• Required actions:
(A) In the post about reenlisting if McCain and Palin win, what are the writer's two MOS specialties?
(B) From the post about reenlisting if McCain and Palin win, write out the passage that begins with the words containing "So I’ve been" and ends with "bonafied maverick myself.".
(C) Pick up the post about reenlisting if McCain and Palin win right after its final line, and write what follows.

Been thinking a lot lately, you know? Every four years these crazy Hollywood liberals come off like their opinion is the only one that matters.
If Bush wins, I’m off to Canada they say. If Bush wins again, I’m off to Canada they say. Well fuck that bleeding heart anti-American bullshit. If McCain Palin win in 2008, I’m not moving to Canada, I’m reenlisting. Yup. You heard right folks, re-en-fuck-ing-listing. Folks keep bashing Palin’s lack of experience when she’s the commander in chief of the largest state of the union. Folks keep saying McCain’s no different than Bush when he’s got bonafied maverick status.
So I’ve been thinking a lot lately, you know? About reenlisting. God. Country. Corps. The country is about to elect a deranged Muslim socialist with no plan but a bad one to be commander in chief. And what can I do? I figure I’ll straighten up, and let the country know they’ll have at least one more good Marine if they can put McCain in office.
No stop loss, no reenlistment bonus, and no more money for college. Just sign me up and send me over to the middle-fucking-east so I don’t get blamed for contributing to the white flag of surrender. Just send me over so I can do my American duty: spread democracy, stop terror, pick up dead bodies, hopefully kill something, and come home a bonafied maverick myself.
You see, I’ve been real guilty the last few years for not going to Iraq. Did every damn thing the Marine Corps told me to do and how do I get repaid? They split my fucking unit up and I get to stay stateside. This is my chance. When I didn’t go I was pissed to say the least. The last few months in particular. I’ve been doing this anti-war shit. Can you believe that? An anti-war Marine? Get the fuck out. Must be me just acting out, because I miss that shit. Like I’m some fucking adolescent going against the grain…man I gotta get back in step. I miss that shit. The rhetoric, the rush, the fucked up romanticizing of warfare. Thoughts of warring with some less sophisticated enemy that rides around on camels and blows shit up in the name of god. God I miss it.
I miss racial epithets: Arab, hadji, towel head, raghead.
I miss misogyny, homophobia and patriarchy. Pussies are for fucking and mouths are for sucking. I’m getting laid like it’s a fucking game.
I miss anthrax shots and funeral duty. Training in the morgue and getting drunk before bed.
I miss PFT’s and platoon rivalries. I miss that shit.
And it hit me today, like a brick fucking wall. That I miss it. That I’ve been wrong – I gotta get back in. And if McCain Palin win, I’m reenlisting. I’ve already talked to a prior service recruiter. I have 2 MOS’s and I picked up Sgt. right before I got out-I didn’t even know because I was IRR. My MOS is supply and mortuary affairs. I got it made. Two things the marines will always need. Someone to send shit to the grunts that they’ll probably get late – and someone to pick up the dead fucking remains from the supply lacking grunts, fried helo pilots, BBQ’d tankers, and the occasional Iraqi civilian. If McCain Palin win, I got-it-fuck-ing-made dude. In like Flynn. 2 MOS’s. E-5. Motivated. Dedicated. Motivated. Dedicated.
Back to the rhetoric, back to the rush.
Back to romantic thoughts of fighting in some god forsaken land.
Back to racial epithets. Krout, gook, towel head, hadji.

• Raw data:
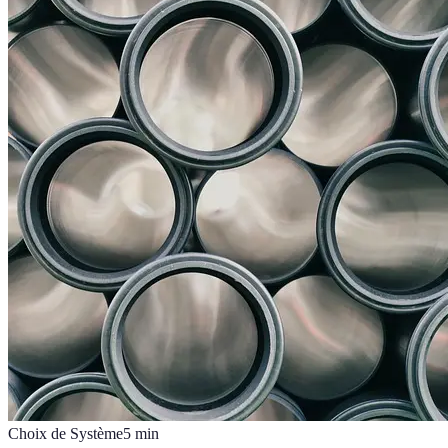
Choix de Système
5
min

• Responses:
(A) Supply and mortuary affairs.

(B)
So I’ve been thinking a lot lately, you know? About reenlisting. God. Country. Corps. The country is about to elect a deranged Muslim socialist with no plan but a bad one to be commander in chief. And what can I do? I figure I’ll straighten up, and let the country know they’ll have at least one more good Marine if they can put McCain in office.
No stop loss, no reenlistment bonus, and no more money for college. Just sign me up and send me over to the middle-fucking-east so I don’t get blamed for contributing to the white flag of surrender. Just send me over so I can do my American duty: spread democracy, stop terror, pick up dead bodies, hopefully kill something, and come home a bonafied maverick myself.

(C)
Back to inoculation, burials, training, and drinking, and doing it all over again.
I miss that shit. But not for long America. On 4 November 2008 when McCain and Palin win I’m headed straight over to the office to sign back up. Gunny already knows, and he’s got my shit waiting.
Because I want a real commander in chief. Somebody that served and got places because of his father and grandfather and his name. I want a real commander in chief. Somebody that saw war, looked it right in the face, it said “fuck you” and he still wants more for generations to come. I want a real commander in chief. Someone so hardcore that when other POW’s were left in Hanoi and the families wanted the truth he dismissed them as personal attacks, pushed wheel chaired women to tears, screamed about his undying patriotism, courage, and stormed out of the congressional hearing. I want a real commander in chief. Someone whose wife waited for him while he was in a POW camp and when he got back said pussies are for fucking and mouths are for sucking. I’m getting mine and I’m getting paid to do it with a young piece of ass.
And I want a real VP. A bad ass VP. Someone so American, if she don’t like it, it’s un-American. I want a real VP. Someone who has the balls to stand up to bullshit media asking bullshit questions like she should know the answer. I want a real VP. Someone that’s gonna bring it until the U.S. wins the illegal occupation of a country we’ve been in for decades. I want a real VP. Someone to rally the troops and stand up to evil. I want a real VP. Someone that has the courage to be cited for unethical behavior by her state and then blatantly ignore the findings. I want a real VP. Someone that knows the place of a woman and symbolically serves as the national housewife while justifying sexism as purely Americana. I want a real VP. Some that uses her son going to fight in an illegal war as an election tool which only does more to excite the right. I want a real VP. Someone that knows community organizing 20 years ago is a way to invert race and class into the minds of the right so she uses that as a ploy to excite her base. Someone that 20 years ago community organizing would have been out of the picture because she was doing real shit: competing for beauty queen.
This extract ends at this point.